◆ Work item
From the data below, return the exact lines starting at the line containing "Note that the" and ending at the line containing "the $j$'th class.", both included, and nothing else.

◆ Record excerpts
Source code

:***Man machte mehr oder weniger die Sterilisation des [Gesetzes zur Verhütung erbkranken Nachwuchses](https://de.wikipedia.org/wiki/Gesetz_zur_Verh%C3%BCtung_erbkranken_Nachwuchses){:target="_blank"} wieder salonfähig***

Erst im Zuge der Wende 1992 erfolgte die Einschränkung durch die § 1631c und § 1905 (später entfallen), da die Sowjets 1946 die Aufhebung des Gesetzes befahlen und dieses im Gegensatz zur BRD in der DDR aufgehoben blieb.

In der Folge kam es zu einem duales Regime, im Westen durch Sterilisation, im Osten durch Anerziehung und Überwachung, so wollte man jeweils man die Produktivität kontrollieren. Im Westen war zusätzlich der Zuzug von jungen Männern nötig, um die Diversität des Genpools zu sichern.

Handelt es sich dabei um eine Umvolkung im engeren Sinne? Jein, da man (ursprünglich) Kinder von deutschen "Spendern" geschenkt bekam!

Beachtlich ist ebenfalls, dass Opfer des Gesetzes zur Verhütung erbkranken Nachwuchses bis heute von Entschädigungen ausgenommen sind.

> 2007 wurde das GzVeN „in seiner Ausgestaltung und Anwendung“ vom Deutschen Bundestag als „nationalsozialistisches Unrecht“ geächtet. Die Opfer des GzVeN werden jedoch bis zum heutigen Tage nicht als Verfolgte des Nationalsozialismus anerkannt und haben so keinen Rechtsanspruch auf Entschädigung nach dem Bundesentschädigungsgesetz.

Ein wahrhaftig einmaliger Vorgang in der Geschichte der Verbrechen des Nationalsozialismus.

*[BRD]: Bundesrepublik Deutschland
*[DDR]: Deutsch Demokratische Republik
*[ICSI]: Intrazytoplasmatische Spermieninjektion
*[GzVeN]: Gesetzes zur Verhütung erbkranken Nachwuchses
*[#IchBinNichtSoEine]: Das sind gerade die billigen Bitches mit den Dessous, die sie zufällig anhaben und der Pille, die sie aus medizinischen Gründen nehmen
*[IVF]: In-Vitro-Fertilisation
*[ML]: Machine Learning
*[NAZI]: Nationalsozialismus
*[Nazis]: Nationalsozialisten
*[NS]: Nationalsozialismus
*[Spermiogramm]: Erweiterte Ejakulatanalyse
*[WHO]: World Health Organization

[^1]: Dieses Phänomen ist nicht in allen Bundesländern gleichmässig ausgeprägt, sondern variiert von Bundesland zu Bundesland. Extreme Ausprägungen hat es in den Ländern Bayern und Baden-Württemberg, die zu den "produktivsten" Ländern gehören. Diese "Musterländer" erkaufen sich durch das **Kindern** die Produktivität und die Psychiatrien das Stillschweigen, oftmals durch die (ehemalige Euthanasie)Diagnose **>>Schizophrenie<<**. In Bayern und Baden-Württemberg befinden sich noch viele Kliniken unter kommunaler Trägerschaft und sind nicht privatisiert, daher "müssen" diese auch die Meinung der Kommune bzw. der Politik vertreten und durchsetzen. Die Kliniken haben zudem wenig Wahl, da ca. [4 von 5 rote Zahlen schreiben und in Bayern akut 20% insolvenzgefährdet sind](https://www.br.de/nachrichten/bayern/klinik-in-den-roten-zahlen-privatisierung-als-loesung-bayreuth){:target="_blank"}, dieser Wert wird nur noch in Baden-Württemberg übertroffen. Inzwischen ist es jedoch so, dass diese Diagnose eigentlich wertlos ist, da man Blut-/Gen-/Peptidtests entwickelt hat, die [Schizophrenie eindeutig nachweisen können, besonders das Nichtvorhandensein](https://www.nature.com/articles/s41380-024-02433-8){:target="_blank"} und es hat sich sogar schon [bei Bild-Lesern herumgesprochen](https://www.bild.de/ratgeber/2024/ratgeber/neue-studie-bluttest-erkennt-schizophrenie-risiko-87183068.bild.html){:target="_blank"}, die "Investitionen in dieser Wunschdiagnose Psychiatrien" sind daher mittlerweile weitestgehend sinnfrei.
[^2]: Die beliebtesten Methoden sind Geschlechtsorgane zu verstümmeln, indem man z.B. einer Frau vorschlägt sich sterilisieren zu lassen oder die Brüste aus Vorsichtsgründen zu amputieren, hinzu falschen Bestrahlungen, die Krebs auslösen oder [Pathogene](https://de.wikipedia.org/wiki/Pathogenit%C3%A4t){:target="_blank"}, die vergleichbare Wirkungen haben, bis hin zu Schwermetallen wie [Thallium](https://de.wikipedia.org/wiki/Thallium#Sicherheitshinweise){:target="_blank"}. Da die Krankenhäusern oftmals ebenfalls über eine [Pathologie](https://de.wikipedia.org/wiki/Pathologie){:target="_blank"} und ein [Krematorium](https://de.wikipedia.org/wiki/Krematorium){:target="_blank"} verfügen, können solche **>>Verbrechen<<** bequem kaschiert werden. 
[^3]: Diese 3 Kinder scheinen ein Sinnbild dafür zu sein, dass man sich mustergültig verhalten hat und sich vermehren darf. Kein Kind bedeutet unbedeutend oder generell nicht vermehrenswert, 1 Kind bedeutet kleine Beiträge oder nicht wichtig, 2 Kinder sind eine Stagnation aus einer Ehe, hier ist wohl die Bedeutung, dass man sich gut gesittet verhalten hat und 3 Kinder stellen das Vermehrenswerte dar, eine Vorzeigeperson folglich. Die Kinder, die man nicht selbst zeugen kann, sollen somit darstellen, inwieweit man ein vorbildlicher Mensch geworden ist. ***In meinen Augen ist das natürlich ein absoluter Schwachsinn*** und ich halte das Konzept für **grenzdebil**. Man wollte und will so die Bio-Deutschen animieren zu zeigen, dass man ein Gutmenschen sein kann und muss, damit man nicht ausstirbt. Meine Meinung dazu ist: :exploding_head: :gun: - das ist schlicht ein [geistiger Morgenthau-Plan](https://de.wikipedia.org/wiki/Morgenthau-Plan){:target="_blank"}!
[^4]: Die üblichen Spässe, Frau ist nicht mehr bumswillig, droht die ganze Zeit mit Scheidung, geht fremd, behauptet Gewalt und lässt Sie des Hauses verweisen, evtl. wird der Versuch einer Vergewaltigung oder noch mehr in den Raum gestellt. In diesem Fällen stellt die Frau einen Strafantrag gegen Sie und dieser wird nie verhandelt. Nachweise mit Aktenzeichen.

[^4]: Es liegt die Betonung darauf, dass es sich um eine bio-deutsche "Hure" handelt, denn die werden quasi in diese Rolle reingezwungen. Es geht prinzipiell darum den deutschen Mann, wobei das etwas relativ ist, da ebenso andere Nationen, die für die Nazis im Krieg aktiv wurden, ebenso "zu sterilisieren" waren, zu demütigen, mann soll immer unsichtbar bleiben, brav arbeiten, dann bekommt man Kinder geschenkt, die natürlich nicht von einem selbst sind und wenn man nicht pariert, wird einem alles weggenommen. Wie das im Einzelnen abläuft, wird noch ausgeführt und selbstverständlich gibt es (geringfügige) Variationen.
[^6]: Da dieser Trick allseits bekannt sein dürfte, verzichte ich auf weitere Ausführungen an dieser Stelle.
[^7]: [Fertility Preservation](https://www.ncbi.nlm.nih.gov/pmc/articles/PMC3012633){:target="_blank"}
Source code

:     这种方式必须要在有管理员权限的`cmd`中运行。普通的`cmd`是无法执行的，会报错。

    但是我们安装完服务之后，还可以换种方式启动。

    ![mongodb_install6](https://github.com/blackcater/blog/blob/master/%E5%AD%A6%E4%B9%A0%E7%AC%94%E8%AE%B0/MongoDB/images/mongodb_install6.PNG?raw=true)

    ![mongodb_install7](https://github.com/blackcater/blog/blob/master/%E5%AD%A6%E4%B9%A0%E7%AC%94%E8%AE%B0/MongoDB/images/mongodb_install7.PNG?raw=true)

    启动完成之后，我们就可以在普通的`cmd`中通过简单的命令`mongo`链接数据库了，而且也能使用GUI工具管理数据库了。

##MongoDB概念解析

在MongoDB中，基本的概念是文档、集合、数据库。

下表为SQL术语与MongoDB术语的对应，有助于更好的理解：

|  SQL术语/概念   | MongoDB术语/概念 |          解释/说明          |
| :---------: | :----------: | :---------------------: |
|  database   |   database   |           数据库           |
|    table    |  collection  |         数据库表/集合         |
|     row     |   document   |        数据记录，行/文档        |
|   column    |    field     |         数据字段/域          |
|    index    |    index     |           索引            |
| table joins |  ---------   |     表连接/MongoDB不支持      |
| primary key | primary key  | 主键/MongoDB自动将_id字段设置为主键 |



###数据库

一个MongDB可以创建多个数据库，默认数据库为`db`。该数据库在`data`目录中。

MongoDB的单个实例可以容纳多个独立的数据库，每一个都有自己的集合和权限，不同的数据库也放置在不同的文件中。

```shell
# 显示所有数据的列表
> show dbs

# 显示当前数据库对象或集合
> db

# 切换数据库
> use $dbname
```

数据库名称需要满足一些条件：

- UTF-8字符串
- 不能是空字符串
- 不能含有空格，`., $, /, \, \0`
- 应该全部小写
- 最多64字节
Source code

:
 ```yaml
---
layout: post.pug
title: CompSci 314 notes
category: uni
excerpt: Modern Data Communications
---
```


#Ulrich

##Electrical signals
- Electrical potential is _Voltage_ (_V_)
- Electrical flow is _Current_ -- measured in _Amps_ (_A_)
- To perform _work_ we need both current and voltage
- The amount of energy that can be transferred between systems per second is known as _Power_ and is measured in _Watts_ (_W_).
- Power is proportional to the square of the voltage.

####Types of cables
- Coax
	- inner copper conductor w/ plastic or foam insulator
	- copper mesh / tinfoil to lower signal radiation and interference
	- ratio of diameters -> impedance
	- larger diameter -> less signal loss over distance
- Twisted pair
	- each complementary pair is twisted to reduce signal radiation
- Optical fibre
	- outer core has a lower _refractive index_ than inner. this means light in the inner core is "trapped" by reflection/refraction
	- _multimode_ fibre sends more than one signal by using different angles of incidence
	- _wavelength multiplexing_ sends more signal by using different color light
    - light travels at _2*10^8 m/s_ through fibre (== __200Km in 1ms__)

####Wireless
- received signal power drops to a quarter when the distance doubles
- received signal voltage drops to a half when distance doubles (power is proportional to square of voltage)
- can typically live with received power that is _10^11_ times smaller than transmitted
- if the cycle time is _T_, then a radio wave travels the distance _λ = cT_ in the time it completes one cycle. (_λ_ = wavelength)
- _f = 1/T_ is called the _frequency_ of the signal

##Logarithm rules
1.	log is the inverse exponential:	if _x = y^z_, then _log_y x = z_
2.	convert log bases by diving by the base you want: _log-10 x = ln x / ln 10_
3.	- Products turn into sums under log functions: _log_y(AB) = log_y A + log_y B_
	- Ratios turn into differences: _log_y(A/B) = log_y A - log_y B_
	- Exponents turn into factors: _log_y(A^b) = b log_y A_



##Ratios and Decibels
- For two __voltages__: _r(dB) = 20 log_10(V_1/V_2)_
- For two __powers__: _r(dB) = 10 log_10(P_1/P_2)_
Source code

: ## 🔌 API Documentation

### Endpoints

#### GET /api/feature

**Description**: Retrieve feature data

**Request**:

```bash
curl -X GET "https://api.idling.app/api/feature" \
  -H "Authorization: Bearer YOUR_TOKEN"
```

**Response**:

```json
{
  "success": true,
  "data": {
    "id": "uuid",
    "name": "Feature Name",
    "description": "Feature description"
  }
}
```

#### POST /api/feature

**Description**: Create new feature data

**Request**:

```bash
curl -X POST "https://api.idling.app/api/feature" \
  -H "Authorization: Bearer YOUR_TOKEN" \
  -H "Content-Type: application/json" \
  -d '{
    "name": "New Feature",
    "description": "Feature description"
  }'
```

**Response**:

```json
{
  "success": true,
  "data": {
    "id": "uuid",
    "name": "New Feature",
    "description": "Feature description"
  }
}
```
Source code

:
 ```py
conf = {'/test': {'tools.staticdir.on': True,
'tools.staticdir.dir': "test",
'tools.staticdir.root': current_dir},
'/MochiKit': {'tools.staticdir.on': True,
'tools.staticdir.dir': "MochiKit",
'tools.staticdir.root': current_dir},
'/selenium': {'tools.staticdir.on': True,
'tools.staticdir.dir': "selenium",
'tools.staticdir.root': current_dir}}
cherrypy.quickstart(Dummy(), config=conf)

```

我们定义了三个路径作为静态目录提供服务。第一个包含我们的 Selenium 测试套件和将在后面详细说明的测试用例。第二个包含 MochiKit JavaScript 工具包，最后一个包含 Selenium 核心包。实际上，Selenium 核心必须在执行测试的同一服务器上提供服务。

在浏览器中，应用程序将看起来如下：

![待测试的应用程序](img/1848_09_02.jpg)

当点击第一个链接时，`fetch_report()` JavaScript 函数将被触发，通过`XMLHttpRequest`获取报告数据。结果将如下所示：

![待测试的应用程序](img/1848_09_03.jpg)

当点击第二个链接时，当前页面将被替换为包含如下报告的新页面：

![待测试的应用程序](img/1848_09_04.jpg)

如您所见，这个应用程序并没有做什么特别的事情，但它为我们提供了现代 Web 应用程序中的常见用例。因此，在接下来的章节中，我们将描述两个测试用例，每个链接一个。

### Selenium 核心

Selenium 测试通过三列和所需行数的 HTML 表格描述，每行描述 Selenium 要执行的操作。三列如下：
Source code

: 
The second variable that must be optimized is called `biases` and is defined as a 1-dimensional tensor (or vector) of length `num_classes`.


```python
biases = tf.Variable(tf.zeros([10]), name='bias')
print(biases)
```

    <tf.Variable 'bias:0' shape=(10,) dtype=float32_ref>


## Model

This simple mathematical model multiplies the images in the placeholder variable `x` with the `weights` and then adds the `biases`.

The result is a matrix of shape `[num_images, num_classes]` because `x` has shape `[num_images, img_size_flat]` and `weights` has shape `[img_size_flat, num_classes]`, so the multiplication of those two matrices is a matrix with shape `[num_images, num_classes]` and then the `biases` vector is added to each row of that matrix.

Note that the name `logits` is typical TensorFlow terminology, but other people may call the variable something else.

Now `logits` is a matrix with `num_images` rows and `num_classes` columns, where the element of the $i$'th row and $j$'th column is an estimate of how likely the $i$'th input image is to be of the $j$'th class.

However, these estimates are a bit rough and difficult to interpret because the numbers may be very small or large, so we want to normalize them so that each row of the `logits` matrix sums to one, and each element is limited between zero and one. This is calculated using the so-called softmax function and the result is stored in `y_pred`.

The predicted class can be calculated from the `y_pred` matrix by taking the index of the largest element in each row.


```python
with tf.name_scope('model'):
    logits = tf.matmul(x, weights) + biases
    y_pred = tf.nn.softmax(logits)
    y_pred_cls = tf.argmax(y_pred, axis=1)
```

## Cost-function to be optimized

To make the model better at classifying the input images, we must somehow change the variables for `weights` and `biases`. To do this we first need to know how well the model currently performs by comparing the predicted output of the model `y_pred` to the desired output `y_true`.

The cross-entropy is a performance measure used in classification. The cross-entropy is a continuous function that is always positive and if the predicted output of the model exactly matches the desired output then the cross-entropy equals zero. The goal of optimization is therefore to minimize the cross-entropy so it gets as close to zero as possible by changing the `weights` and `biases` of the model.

◆ Expected answer
Note that the name `logits` is typical TensorFlow terminology, but other people may call the variable something else.

Now `logits` is a matrix with `num_images` rows and `num_classes` columns, where the element of the $i$'th row and $j$'th column is an estimate of how likely the $i$'th input image is to be of the $j$'th class.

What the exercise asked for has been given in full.